ASSIGNED TASK >> Which lines should be repeated? Exactly the one containing "left knee: (602, 420)" and every line after it through the end of the entries below.

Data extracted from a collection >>
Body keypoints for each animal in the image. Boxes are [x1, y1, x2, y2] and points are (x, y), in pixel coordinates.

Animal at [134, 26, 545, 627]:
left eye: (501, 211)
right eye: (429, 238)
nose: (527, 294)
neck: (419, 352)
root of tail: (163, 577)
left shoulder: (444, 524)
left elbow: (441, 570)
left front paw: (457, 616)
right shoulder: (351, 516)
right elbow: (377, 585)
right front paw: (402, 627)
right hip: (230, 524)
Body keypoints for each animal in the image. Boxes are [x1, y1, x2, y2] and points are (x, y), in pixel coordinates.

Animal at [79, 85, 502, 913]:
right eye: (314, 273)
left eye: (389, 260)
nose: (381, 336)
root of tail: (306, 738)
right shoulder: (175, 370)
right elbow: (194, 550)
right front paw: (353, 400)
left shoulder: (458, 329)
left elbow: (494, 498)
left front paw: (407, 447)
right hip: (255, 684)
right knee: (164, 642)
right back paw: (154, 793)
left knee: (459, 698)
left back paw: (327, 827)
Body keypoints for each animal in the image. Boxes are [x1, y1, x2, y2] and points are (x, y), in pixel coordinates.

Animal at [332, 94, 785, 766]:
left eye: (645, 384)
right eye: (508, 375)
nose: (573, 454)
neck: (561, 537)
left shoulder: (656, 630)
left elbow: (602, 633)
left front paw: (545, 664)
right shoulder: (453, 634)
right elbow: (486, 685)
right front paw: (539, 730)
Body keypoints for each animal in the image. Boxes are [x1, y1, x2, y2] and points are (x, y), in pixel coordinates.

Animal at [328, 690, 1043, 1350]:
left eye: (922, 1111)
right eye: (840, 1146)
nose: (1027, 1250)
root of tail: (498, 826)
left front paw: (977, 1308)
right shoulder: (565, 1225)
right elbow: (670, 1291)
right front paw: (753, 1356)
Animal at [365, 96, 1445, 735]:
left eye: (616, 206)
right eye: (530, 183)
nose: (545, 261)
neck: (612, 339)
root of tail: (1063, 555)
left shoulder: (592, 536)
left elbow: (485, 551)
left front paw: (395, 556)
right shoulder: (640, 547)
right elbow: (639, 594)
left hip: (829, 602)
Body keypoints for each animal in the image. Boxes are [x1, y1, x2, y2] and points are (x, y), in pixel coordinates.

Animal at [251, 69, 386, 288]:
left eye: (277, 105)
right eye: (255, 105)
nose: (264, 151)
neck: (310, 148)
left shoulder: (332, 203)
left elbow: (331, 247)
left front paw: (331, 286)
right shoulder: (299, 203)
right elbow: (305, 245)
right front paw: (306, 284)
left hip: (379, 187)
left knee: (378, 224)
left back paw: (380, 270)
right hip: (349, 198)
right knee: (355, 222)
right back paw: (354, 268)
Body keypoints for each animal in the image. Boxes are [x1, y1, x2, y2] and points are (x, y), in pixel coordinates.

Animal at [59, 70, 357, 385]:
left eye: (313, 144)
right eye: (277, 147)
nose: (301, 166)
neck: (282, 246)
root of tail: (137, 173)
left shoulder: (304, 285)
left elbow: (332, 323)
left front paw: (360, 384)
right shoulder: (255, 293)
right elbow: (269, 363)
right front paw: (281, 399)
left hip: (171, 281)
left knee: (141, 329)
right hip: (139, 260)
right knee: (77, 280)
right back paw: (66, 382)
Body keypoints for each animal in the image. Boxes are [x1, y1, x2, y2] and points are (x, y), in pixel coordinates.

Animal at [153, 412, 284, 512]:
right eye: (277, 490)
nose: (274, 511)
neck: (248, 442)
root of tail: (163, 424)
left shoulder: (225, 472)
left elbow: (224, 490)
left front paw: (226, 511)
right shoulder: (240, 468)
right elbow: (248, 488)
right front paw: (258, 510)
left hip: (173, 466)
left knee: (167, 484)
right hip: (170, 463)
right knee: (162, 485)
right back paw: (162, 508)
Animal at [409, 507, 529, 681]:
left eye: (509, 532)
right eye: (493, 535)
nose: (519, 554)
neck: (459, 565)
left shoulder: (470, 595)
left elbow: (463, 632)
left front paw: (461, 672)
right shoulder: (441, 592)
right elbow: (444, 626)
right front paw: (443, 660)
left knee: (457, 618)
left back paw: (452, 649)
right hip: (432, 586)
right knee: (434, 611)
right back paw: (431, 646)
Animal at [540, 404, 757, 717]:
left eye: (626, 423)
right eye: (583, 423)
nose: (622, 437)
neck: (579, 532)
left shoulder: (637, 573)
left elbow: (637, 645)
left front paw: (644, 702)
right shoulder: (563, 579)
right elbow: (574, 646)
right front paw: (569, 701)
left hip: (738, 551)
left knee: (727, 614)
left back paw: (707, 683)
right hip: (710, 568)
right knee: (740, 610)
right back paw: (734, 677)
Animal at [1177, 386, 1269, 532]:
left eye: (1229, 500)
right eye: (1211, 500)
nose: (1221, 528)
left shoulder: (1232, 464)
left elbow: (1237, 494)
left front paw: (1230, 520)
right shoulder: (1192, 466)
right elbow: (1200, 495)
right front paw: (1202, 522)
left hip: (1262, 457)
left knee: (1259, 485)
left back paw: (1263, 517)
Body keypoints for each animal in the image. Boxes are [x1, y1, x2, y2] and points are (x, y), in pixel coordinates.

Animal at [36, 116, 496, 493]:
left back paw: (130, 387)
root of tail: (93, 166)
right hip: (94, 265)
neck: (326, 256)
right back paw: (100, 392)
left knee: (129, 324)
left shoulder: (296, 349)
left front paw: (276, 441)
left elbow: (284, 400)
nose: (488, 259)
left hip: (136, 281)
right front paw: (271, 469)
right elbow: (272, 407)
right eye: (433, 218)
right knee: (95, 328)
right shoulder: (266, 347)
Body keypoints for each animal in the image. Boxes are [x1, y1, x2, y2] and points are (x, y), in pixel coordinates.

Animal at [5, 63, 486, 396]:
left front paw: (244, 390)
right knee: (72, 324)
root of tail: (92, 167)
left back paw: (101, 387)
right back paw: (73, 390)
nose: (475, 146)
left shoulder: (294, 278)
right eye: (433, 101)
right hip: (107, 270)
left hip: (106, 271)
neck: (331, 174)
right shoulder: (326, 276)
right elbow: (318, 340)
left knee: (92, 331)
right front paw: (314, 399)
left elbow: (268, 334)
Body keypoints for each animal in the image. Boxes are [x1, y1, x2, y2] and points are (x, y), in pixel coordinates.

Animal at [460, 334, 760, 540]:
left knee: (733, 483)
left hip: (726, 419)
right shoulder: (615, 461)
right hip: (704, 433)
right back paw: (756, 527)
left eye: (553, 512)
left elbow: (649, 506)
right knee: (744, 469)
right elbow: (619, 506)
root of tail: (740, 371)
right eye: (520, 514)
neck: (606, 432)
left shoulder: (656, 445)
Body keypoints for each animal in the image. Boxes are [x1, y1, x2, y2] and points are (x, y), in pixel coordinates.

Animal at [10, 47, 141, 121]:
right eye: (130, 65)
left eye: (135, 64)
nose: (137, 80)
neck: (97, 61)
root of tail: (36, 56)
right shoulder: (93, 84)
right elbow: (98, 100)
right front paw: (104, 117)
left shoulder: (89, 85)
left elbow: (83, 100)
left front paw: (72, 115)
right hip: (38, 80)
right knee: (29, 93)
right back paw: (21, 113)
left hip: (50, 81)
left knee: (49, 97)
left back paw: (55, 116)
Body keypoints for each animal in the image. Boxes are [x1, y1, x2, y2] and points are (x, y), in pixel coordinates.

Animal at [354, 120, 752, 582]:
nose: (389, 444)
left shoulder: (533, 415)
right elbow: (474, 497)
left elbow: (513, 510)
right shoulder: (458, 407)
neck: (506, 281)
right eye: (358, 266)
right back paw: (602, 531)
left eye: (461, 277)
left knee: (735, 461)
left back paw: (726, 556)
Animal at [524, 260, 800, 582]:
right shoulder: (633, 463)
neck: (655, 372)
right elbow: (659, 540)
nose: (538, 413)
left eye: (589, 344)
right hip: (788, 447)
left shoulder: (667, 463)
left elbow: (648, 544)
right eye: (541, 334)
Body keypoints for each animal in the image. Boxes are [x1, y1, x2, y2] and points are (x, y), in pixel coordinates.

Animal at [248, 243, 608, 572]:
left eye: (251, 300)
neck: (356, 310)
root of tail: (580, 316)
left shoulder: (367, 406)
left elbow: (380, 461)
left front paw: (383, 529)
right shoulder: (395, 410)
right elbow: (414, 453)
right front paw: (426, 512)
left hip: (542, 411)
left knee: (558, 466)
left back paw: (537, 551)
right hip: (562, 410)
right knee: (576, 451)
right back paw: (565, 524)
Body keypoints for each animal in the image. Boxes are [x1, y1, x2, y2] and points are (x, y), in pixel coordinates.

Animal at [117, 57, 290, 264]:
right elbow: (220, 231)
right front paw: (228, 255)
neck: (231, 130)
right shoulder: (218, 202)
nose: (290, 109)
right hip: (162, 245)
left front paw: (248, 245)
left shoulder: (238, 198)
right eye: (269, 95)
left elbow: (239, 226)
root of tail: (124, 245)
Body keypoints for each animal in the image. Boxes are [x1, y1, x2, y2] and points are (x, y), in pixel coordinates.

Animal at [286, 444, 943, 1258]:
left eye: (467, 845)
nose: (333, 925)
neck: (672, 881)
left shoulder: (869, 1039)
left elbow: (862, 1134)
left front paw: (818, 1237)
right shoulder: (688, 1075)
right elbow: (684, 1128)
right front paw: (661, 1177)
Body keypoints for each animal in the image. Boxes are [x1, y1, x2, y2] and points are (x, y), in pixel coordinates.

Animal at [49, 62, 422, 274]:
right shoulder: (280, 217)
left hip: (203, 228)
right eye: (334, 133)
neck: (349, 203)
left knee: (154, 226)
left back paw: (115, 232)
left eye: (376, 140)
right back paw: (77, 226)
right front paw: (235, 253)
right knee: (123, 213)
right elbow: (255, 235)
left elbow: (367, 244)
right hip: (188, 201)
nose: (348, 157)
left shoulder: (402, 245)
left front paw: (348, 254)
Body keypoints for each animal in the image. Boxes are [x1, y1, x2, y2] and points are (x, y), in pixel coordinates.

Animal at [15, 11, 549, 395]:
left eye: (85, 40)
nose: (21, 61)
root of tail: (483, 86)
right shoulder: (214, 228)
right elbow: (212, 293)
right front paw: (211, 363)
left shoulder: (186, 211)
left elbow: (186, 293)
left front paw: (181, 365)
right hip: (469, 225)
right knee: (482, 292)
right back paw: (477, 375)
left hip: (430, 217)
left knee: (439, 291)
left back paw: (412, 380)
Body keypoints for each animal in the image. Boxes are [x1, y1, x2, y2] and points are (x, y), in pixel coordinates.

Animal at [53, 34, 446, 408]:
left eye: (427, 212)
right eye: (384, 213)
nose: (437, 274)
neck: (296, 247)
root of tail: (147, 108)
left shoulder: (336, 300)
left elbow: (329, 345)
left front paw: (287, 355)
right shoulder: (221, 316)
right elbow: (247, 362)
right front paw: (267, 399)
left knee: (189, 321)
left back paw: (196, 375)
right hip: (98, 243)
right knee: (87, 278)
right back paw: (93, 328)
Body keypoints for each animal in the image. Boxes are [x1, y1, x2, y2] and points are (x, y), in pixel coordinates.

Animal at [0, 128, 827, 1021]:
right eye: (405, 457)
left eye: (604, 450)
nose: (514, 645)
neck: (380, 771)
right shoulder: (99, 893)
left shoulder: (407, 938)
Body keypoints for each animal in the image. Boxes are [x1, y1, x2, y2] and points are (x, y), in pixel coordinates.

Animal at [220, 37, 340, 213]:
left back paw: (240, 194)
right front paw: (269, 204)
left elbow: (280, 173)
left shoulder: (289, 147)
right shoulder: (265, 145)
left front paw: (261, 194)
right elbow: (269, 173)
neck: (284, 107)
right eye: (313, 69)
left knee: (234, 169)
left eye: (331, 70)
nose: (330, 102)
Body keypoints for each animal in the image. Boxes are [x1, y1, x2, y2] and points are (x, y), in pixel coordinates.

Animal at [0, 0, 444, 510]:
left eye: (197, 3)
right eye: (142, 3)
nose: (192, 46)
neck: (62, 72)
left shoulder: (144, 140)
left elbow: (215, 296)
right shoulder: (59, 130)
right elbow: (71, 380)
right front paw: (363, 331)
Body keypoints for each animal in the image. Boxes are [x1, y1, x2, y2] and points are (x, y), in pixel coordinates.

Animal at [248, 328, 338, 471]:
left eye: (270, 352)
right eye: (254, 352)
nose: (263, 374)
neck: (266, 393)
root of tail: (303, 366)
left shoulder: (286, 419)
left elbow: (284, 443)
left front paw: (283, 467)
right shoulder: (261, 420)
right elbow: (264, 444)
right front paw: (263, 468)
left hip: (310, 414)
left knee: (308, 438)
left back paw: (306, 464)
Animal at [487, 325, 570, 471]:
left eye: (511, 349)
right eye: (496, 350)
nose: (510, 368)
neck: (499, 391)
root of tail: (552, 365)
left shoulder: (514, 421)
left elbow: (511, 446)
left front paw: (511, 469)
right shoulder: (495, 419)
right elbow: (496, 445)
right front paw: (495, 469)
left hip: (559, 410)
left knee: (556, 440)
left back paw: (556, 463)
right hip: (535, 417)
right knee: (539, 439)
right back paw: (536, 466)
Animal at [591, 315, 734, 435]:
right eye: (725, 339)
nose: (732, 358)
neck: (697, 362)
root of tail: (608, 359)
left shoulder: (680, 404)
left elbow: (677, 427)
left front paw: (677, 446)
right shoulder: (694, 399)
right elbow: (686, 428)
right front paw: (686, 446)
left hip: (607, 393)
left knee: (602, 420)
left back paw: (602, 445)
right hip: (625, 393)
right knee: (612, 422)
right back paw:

RESPONSE TO THE EXERCISE >>
left knee: (602, 420)
left back paw: (602, 445)
right hip: (625, 393)
right knee: (612, 422)
right back paw:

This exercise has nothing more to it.